Find the line holding "Temps de cuisson" in the entries below. Give it again exactly, along with every line after it up to and including the line holding "de variedad picual, recolectado en".

▶ _THE DATA_:
══════════
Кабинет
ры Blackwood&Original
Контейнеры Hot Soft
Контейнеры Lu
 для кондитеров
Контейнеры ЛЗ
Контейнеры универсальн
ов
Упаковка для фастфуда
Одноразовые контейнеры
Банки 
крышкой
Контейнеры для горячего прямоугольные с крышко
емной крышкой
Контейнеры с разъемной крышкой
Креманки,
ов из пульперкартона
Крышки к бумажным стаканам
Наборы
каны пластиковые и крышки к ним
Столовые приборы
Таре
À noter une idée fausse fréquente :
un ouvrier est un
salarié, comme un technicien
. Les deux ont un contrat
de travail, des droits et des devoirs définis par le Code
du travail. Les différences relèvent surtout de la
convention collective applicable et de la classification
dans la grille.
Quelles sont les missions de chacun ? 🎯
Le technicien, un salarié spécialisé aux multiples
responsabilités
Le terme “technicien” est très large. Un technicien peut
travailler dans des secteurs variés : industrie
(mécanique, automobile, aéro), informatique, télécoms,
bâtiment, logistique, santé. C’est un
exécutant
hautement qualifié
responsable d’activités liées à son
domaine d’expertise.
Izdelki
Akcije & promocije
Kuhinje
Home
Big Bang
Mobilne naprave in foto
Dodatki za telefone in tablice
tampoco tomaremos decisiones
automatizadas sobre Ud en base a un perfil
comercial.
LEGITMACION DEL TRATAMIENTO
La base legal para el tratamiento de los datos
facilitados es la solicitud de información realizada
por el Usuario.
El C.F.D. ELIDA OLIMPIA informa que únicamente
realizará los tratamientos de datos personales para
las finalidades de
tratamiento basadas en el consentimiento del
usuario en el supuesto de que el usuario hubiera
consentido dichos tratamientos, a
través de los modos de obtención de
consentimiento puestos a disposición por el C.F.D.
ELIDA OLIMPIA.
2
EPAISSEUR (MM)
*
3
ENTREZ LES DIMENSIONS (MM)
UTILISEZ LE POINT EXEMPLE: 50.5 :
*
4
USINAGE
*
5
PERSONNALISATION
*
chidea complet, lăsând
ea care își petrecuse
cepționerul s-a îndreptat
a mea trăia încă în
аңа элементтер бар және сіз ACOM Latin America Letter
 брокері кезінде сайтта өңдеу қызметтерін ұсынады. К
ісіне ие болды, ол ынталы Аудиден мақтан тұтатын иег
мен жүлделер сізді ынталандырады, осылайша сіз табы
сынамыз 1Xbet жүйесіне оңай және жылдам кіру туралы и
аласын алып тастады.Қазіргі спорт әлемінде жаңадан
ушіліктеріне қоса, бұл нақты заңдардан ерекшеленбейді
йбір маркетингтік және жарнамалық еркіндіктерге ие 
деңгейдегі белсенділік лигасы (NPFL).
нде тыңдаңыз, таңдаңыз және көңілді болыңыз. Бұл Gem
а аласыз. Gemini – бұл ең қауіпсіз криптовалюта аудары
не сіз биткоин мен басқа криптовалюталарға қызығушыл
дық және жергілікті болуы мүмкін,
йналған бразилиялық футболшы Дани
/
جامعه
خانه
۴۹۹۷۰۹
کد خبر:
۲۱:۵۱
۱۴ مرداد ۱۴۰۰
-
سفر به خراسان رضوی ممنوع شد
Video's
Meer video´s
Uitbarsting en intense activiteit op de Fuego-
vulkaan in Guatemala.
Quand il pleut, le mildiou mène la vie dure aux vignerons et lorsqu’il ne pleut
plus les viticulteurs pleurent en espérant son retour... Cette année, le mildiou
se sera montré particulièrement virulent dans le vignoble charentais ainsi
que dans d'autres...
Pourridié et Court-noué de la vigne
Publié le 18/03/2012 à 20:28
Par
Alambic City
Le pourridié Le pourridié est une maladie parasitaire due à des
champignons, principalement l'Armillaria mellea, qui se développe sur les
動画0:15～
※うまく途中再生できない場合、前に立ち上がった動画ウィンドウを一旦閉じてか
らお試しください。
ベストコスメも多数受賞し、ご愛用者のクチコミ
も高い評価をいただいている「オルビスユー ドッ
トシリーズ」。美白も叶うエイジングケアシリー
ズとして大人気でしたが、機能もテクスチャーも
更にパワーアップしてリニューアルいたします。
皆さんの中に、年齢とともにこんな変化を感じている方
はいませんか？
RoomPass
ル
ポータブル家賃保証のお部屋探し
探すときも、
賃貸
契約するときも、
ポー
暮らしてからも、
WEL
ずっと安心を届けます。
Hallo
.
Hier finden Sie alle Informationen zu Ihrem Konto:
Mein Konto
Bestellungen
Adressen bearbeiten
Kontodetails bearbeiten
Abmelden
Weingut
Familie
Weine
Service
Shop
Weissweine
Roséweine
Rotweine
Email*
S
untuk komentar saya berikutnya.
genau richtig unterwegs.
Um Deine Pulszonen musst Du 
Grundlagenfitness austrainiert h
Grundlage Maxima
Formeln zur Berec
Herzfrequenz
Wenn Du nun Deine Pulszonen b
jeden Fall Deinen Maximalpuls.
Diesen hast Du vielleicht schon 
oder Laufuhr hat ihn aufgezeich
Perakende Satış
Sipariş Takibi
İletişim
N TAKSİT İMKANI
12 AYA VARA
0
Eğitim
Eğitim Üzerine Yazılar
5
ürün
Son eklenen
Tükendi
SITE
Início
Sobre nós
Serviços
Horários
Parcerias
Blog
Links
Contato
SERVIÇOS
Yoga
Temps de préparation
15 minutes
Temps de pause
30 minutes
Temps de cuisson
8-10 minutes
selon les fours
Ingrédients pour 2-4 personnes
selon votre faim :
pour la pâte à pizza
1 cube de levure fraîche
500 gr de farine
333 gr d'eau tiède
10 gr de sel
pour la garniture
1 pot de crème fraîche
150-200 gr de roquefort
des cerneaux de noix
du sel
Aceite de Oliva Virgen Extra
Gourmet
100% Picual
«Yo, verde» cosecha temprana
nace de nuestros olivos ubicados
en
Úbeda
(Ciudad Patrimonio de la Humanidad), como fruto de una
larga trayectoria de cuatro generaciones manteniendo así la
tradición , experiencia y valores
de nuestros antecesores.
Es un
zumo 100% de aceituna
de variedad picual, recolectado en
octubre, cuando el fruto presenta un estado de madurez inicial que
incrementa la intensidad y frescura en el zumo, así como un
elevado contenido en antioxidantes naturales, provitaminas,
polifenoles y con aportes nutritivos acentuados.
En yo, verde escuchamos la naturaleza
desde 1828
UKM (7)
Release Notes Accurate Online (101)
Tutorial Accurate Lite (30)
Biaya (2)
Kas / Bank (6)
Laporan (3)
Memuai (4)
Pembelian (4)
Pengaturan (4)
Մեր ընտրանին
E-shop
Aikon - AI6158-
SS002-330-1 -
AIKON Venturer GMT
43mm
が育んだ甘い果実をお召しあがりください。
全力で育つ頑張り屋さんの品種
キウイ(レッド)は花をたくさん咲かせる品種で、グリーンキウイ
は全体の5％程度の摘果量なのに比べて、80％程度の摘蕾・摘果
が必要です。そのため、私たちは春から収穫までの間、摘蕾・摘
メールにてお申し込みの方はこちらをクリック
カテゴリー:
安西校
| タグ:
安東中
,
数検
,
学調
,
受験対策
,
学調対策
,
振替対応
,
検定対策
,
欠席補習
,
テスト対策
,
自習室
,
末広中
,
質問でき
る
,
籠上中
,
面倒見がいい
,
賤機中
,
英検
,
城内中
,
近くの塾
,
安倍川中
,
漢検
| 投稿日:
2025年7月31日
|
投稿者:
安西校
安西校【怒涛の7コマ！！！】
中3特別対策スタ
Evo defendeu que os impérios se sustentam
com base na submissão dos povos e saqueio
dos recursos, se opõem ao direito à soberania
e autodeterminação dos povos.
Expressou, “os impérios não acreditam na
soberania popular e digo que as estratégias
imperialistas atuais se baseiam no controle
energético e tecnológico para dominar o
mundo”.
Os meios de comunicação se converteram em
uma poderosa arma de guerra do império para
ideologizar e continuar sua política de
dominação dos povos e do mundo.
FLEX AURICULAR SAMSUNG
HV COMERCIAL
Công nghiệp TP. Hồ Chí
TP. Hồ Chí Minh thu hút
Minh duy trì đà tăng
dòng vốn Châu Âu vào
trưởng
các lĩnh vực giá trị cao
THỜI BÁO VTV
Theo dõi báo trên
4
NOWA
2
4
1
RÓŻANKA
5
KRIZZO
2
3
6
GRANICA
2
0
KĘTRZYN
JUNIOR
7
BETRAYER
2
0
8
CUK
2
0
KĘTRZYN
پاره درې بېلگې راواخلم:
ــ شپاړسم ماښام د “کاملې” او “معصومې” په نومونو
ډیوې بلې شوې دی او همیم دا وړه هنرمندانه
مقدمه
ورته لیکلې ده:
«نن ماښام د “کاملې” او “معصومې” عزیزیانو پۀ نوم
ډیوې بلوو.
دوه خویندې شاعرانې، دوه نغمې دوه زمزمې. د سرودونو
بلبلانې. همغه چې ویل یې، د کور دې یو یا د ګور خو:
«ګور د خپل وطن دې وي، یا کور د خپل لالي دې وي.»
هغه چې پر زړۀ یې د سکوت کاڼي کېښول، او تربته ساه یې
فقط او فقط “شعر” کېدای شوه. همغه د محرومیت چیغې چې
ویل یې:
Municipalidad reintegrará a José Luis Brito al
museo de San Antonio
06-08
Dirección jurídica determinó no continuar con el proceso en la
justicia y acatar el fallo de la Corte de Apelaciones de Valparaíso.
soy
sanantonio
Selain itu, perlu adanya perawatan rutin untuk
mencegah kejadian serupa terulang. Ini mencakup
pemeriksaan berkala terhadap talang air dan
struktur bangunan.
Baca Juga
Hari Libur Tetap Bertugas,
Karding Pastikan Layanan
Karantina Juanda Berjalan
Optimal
══════════
▶ _RESPONSE TO THIS EXERCISE_:
Temps de cuisson
8-10 minutes
selon les fours
Ingrédients pour 2-4 personnes
selon votre faim :
pour la pâte à pizza
1 cube de levure fraîche
500 gr de farine
333 gr d'eau tiède
10 gr de sel
pour la garniture
1 pot de crème fraîche
150-200 gr de roquefort
des cerneaux de noix
du sel
Aceite de Oliva Virgen Extra
Gourmet
100% Picual
«Yo, verde» cosecha temprana
nace de nuestros olivos ubicados
en
Úbeda
(Ciudad Patrimonio de la Humanidad), como fruto de una
larga trayectoria de cuatro generaciones manteniendo así la
tradición , experiencia y valores
de nuestros antecesores.
Es un
zumo 100% de aceituna
de variedad picual, recolectado en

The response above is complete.